What to do » Quote the records word for word, starting at the line containing "What is the difference between the maximum" and continuing through the end of the records, and leave the pictures out of your answer.
BEGIN Information shown
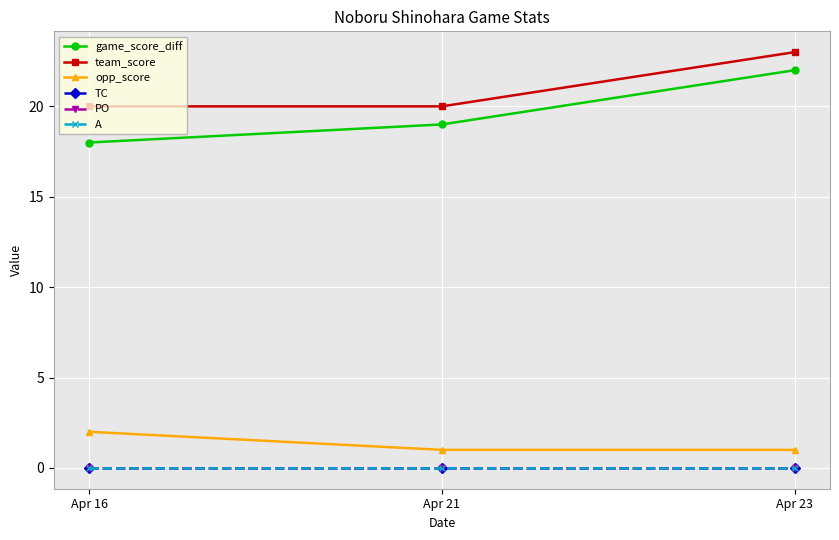

Is this an area chart (filled region under the line)?

No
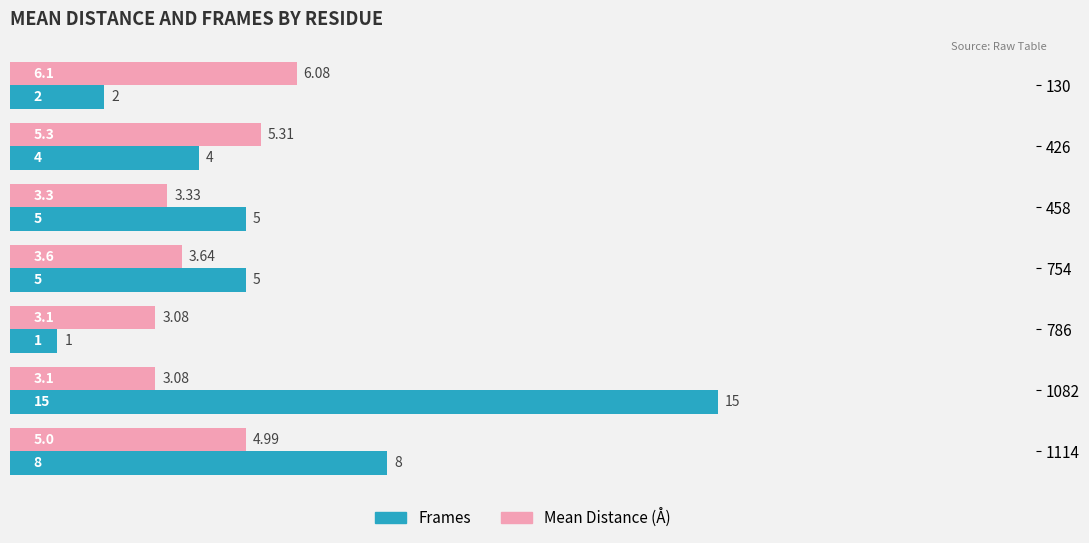

At which category is the sum across all series the highest?

1082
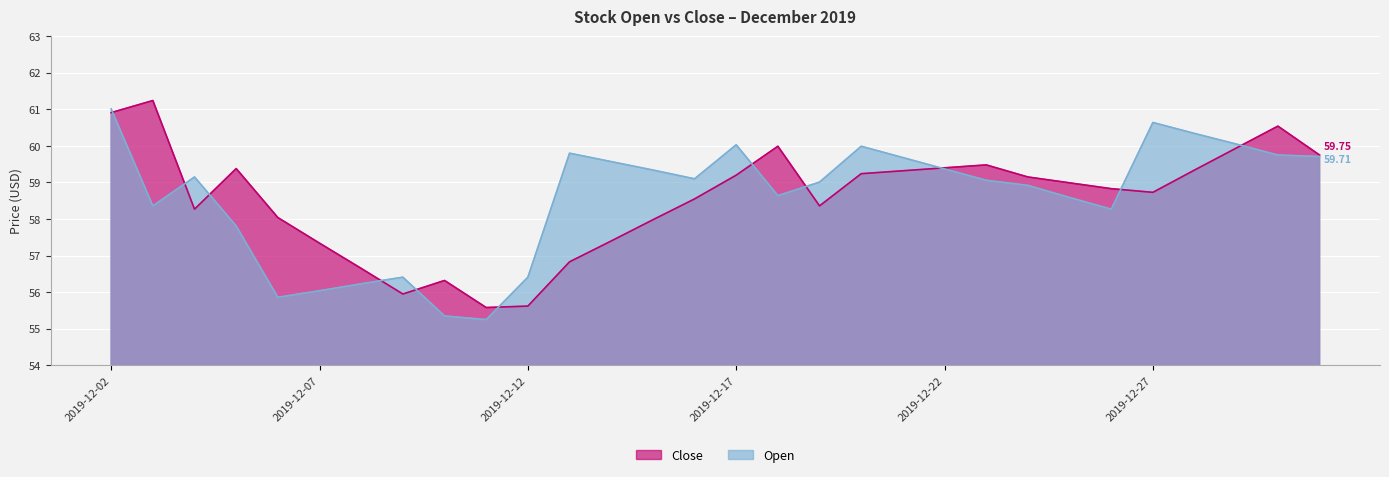

Which series has the largest range (max minus min)?

Open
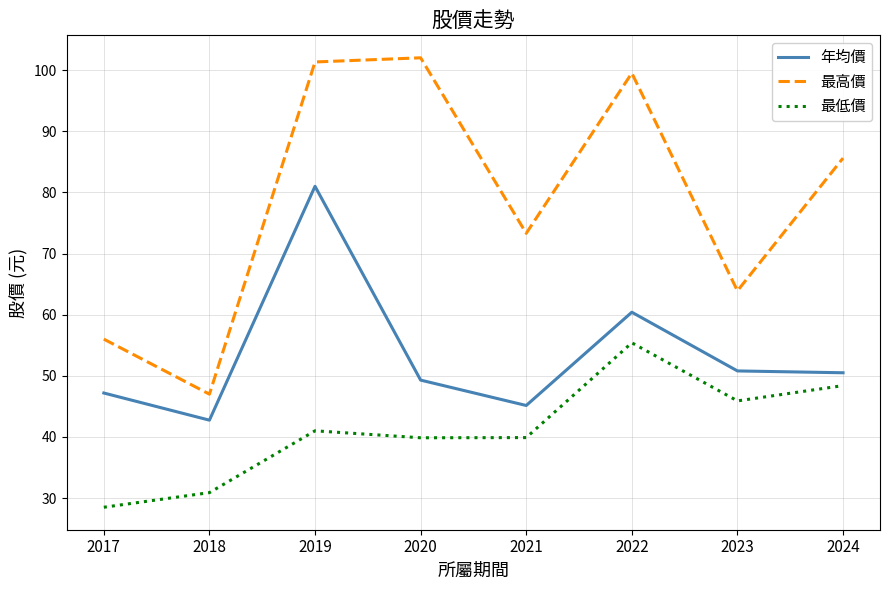

True or false: 年均價 has a value of 60.4 at 2022.

True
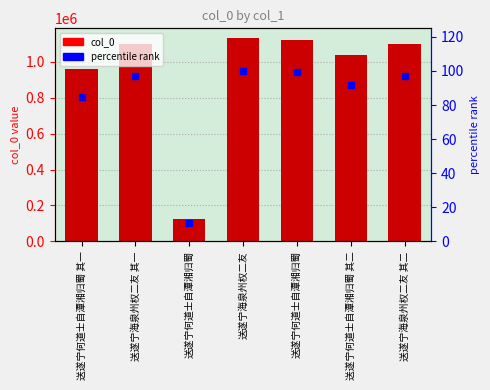

What is the difference between the highest and lowest values at 送遂宁何道士自潭湘归蜀?

123519.1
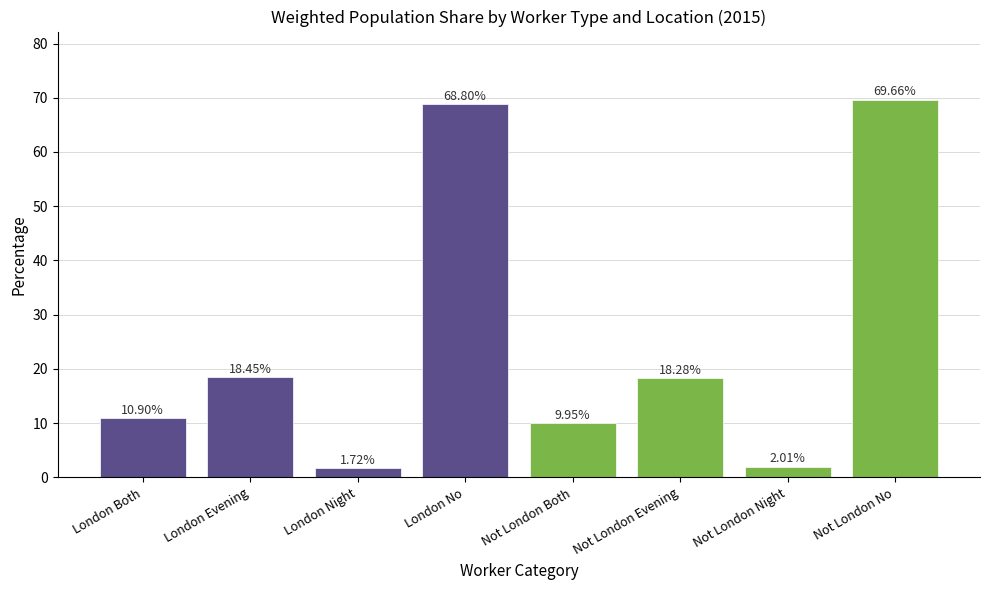

What is the difference between the maximum and minimum values?

67.9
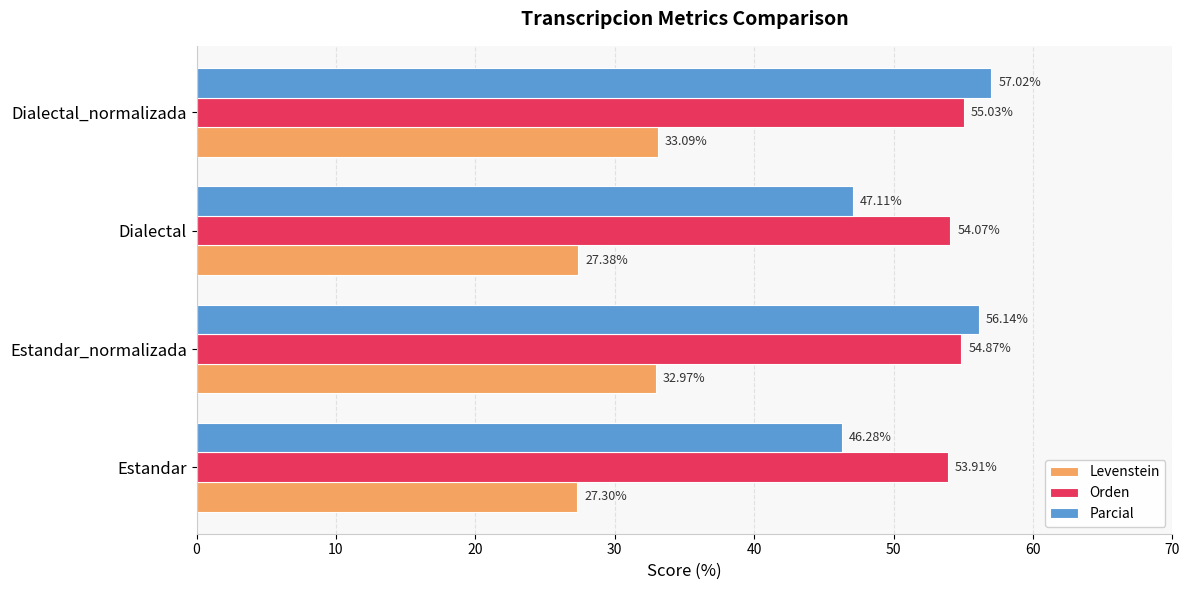

Where is Parcial nearest to the value 51?

Dialectal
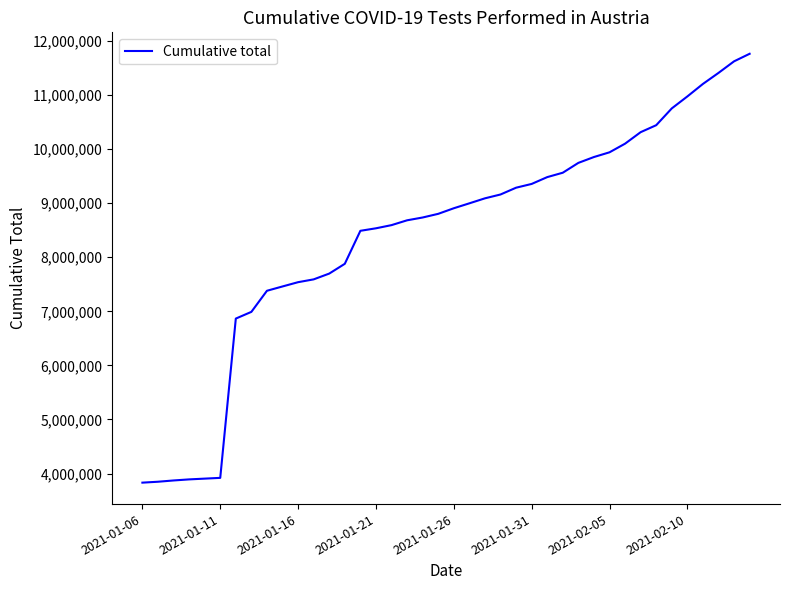

What is the smallest value displayed?

3831170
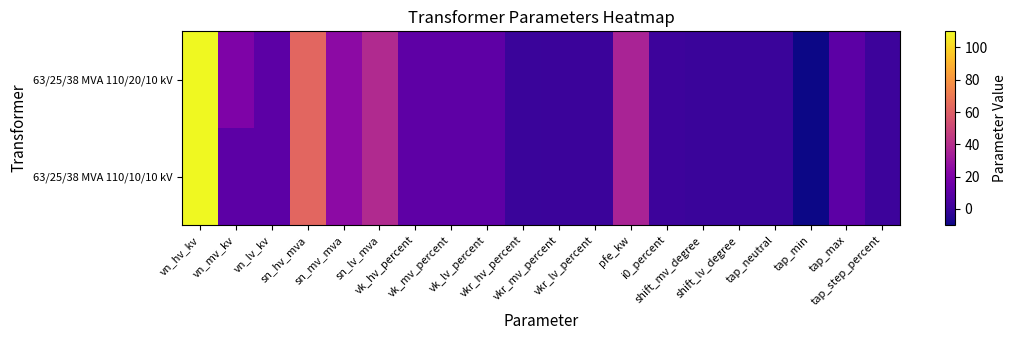

At how many categories does at least one series exceed 56?

2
END Information shown
Solved exercise »
What is the difference between the maximum and minimum values?

67.9

Where is Parcial nearest to the value 51?

Dialectal

What is the smallest value displayed?

3831170

At how many categories does at least one series exceed 56?

2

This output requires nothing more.